----- Task data -----

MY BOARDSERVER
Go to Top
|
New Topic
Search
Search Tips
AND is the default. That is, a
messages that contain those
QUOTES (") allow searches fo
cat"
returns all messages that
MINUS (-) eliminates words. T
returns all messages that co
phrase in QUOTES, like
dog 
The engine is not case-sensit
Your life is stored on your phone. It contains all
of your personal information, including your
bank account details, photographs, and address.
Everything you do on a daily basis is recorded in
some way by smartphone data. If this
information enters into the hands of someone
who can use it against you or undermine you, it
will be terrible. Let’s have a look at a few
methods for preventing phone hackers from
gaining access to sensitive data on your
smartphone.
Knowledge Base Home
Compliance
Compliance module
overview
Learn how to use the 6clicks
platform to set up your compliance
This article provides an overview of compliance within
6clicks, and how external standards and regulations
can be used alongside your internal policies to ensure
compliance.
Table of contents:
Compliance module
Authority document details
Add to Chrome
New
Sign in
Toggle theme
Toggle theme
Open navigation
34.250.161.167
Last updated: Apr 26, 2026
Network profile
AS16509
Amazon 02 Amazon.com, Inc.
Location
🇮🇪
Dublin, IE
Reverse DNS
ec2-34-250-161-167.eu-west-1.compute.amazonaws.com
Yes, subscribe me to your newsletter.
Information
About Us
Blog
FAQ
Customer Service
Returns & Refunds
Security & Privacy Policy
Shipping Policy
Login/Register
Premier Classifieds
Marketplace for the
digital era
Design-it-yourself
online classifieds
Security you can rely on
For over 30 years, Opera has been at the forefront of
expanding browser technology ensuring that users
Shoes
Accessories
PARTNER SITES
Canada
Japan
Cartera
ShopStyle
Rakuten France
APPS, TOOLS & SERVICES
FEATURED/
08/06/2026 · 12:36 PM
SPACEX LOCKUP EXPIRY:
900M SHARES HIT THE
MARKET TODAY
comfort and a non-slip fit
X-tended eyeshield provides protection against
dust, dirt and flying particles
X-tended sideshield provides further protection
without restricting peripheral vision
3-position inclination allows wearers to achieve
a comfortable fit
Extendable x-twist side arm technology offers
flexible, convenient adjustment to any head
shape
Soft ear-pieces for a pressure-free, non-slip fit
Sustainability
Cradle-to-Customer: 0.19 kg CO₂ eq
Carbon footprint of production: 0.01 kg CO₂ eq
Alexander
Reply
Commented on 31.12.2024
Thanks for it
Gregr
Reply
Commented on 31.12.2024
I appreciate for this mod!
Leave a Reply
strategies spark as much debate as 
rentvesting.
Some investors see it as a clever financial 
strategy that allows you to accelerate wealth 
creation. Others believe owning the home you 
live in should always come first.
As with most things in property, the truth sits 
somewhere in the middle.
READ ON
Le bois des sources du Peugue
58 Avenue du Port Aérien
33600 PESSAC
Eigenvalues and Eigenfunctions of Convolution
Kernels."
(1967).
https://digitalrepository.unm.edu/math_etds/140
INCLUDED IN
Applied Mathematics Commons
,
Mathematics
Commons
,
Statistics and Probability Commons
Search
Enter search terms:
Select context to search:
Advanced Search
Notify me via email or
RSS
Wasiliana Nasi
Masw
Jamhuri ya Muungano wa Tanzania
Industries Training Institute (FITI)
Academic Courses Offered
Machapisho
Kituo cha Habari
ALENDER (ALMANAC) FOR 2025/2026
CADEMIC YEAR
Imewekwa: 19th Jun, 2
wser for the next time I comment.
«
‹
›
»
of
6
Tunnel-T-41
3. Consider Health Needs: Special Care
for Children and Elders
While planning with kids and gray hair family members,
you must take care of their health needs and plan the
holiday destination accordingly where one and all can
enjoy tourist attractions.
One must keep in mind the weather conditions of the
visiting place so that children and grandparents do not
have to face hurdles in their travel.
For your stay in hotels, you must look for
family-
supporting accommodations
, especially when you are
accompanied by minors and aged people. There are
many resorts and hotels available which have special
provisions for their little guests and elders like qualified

-----

### Exercise goal
Would you reproduce the material above exactly as it reads?

### Solution
MY BOARDSERVER
Go to Top
|
New Topic
Search
Search Tips
AND is the default. That is, a
messages that contain those
QUOTES (") allow searches fo
cat"
returns all messages that
MINUS (-) eliminates words. T
returns all messages that co
phrase in QUOTES, like
dog 
The engine is not case-sensit
Your life is stored on your phone. It contains all
of your personal information, including your
bank account details, photographs, and address.
Everything you do on a daily basis is recorded in
some way by smartphone data. If this
information enters into the hands of someone
who can use it against you or undermine you, it
will be terrible. Let’s have a look at a few
methods for preventing phone hackers from
gaining access to sensitive data on your
smartphone.
Knowledge Base Home
Compliance
Compliance module
overview
Learn how to use the 6clicks
platform to set up your compliance
This article provides an overview of compliance within
6clicks, and how external standards and regulations
can be used alongside your internal policies to ensure
compliance.
Table of contents:
Compliance module
Authority document details
Add to Chrome
New
Sign in
Toggle theme
Toggle theme
Open navigation
34.250.161.167
Last updated: Apr 26, 2026
Network profile
AS16509
Amazon 02 Amazon.com, Inc.
Location
🇮🇪
Dublin, IE
Reverse DNS
ec2-34-250-161-167.eu-west-1.compute.amazonaws.com
Yes, subscribe me to your newsletter.
Information
About Us
Blog
FAQ
Customer Service
Returns & Refunds
Security & Privacy Policy
Shipping Policy
Login/Register
Premier Classifieds
Marketplace for the
digital era
Design-it-yourself
online classifieds
Security you can rely on
For over 30 years, Opera has been at the forefront of
expanding browser technology ensuring that users
Shoes
Accessories
PARTNER SITES
Canada
Japan
Cartera
ShopStyle
Rakuten France
APPS, TOOLS & SERVICES
FEATURED/
08/06/2026 · 12:36 PM
SPACEX LOCKUP EXPIRY:
900M SHARES HIT THE
MARKET TODAY
comfort and a non-slip fit
X-tended eyeshield provides protection against
dust, dirt and flying particles
X-tended sideshield provides further protection
without restricting peripheral vision
3-position inclination allows wearers to achieve
a comfortable fit
Extendable x-twist side arm technology offers
flexible, convenient adjustment to any head
shape
Soft ear-pieces for a pressure-free, non-slip fit
Sustainability
Cradle-to-Customer: 0.19 kg CO₂ eq
Carbon footprint of production: 0.01 kg CO₂ eq
Alexander
Reply
Commented on 31.12.2024
Thanks for it
Gregr
Reply
Commented on 31.12.2024
I appreciate for this mod!
Leave a Reply
strategies spark as much debate as 
rentvesting.
Some investors see it as a clever financial 
strategy that allows you to accelerate wealth 
creation. Others believe owning the home you 
live in should always come first.
As with most things in property, the truth sits 
somewhere in the middle.
READ ON
Le bois des sources du Peugue
58 Avenue du Port Aérien
33600 PESSAC
Eigenvalues and Eigenfunctions of Convolution
Kernels."
(1967).
https://digitalrepository.unm.edu/math_etds/140
INCLUDED IN
Applied Mathematics Commons
,
Mathematics
Commons
,
Statistics and Probability Commons
Search
Enter search terms:
Select context to search:
Advanced Search
Notify me via email or
RSS
Wasiliana Nasi
Masw
Jamhuri ya Muungano wa Tanzania
Industries Training Institute (FITI)
Academic Courses Offered
Machapisho
Kituo cha Habari
ALENDER (ALMANAC) FOR 2025/2026
CADEMIC YEAR
Imewekwa: 19th Jun, 2
wser for the next time I comment.
«
‹
›
»
of
6
Tunnel-T-41
3. Consider Health Needs: Special Care
for Children and Elders
While planning with kids and gray hair family members,
you must take care of their health needs and plan the
holiday destination accordingly where one and all can
enjoy tourist attractions.
One must keep in mind the weather conditions of the
visiting place so that children and grandparents do not
have to face hurdles in their travel.
For your stay in hotels, you must look for
family-
supporting accommodations
, especially when you are
accompanied by minors and aged people. There are
many resorts and hotels available which have special
provisions for their little guests and elders like qualified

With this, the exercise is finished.